21 In putting forward this plan, the Executive Committee of the Communist International directs the attention of all fraternal parties to the dangers that in certain circumstances could be involved. Not all Communist Parties are sufficiently developed and consolidated; not all have finally broken with centrist and semi-centrist ideology. There may be cases of bending the stick too far the other way; there may be tendencies which amount to the dissolution of the Communist Parties and groups into a formless united bloc. If the use of this tactic is to advance the cause of Communism, the actual Communist Parties carrying it out must be strong, united and under an ideologically clear leadership.

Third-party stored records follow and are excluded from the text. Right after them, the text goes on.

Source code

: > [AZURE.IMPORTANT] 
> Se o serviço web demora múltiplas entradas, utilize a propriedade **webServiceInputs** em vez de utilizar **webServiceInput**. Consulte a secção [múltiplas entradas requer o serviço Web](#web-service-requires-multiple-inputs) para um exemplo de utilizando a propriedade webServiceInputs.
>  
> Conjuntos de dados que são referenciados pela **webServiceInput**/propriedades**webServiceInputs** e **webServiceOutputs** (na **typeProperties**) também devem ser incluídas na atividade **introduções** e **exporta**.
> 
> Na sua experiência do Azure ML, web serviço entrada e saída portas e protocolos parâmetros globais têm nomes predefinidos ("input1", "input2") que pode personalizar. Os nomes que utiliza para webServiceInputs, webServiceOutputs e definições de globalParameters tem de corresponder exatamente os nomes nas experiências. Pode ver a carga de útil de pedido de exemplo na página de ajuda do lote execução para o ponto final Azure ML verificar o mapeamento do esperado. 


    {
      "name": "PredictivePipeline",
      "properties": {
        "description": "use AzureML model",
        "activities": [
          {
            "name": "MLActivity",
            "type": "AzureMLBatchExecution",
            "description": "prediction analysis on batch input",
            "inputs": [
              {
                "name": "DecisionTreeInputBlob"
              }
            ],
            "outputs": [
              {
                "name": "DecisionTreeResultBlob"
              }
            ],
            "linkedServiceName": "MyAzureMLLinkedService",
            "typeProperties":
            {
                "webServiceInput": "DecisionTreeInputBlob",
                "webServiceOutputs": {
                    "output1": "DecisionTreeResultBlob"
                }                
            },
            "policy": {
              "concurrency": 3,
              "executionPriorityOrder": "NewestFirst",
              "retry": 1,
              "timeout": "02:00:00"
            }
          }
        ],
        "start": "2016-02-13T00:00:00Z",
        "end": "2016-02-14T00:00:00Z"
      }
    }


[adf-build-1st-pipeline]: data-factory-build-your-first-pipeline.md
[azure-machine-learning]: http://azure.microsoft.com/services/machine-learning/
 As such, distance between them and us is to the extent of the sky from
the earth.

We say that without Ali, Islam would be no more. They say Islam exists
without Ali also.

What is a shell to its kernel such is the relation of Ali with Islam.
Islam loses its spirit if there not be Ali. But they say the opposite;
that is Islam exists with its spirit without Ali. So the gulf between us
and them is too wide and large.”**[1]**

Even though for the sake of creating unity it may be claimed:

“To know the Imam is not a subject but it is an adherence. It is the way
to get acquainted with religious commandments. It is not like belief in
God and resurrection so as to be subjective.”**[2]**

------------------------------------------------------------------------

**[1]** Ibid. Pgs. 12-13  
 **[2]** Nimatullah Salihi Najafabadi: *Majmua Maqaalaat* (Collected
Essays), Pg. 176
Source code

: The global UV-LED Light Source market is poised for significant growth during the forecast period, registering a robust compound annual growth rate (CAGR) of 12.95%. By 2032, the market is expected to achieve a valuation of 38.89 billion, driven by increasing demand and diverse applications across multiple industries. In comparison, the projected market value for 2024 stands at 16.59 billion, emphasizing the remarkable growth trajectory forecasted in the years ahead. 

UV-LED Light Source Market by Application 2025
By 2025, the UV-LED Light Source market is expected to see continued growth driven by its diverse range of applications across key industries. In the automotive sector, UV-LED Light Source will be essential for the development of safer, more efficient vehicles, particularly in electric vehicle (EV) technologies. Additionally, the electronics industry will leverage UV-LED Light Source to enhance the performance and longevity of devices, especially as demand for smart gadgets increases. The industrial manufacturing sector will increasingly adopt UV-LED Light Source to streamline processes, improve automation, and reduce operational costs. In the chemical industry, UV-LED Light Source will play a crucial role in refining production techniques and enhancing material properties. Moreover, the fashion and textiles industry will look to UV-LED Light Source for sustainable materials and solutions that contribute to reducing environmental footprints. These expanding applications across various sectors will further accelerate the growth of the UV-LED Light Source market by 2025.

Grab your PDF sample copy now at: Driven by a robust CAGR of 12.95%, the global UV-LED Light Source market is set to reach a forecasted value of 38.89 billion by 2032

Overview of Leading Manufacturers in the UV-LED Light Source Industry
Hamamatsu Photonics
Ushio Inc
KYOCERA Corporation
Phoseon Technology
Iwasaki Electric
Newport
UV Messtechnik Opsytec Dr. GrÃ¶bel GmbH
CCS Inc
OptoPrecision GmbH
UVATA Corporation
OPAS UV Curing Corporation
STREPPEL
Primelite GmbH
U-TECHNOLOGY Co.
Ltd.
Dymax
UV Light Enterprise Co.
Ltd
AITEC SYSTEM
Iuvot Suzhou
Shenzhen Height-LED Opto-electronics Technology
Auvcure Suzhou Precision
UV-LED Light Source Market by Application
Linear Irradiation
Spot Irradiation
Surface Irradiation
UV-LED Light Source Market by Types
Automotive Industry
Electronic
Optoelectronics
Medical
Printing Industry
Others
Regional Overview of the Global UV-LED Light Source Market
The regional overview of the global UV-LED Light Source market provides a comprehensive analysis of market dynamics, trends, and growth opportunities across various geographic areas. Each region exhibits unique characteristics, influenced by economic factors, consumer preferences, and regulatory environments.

22 The groupings within the Communist International itself which, with greater or lesser justification, are considered Right or even semi-centrist, are clearly made up of two different tendencies. Some elements have not really broken with the ideology and methods of the Second International, have not freed themselves from reverence for its former organisational strength and, half-consciously or unconsciously, are still seeking ideological agreement with the Second International and, accordingly, with bourgeois society. Other elements, opposed to formal radicalism and the mistakes of so-called Leftism, etc., are anxious that the newly-formed Communist Parties should be more subtle and flexible in their tactics, so that they can more rapidly strengthen their influence among the rank-and-file of the working masses. The rapid pace of development of the Communist Parties has always appeared to push both these tendencies into the same camp, even into the same grouping. The use of the methods suggested by us, which are designed to give Communist agitation a base in the unified mass activity of the proletariat, is the most effective way of uncovering the truly reformist tendencies within the Communist Parties and, if applied correctly, these methods will greatly help the internal revolutionary consolidation of the Communist Parties, both by re-educating through experience impatient or sectarian Left elements and by ridding the Parties of reformist ballast.
23 The united workers’ front must mean the unity of all workers willing to fight against capitalism – including those workers who still follow the anarchists, syndicalists, etc. In the Latin countries there are still many such workers, and in other countries, too, they can contribute to the revolutionary struggle. From the start of its existence the Communist International has adopted a friendly line in its relations with those elements among the workers who have gradually overcome their prejudices and are moving towards Communism. Communists must be all the more attentive towards them now that the united workers’ front against the capitalists is becoming a reality.
24 In order finally to concretize this work along the lines indicated, the Executive Committee of the Communist International resolves to call in the near future an extended session of the Executive Committee of the Communist International with twice the usual number of delegates representing each Party.
25 The Executive Committee of the Communist International will closely follow every practical step taken in this sector of work and asks all the Parties to inform it of every attempt made and every gain won in this direction, giving full factual details.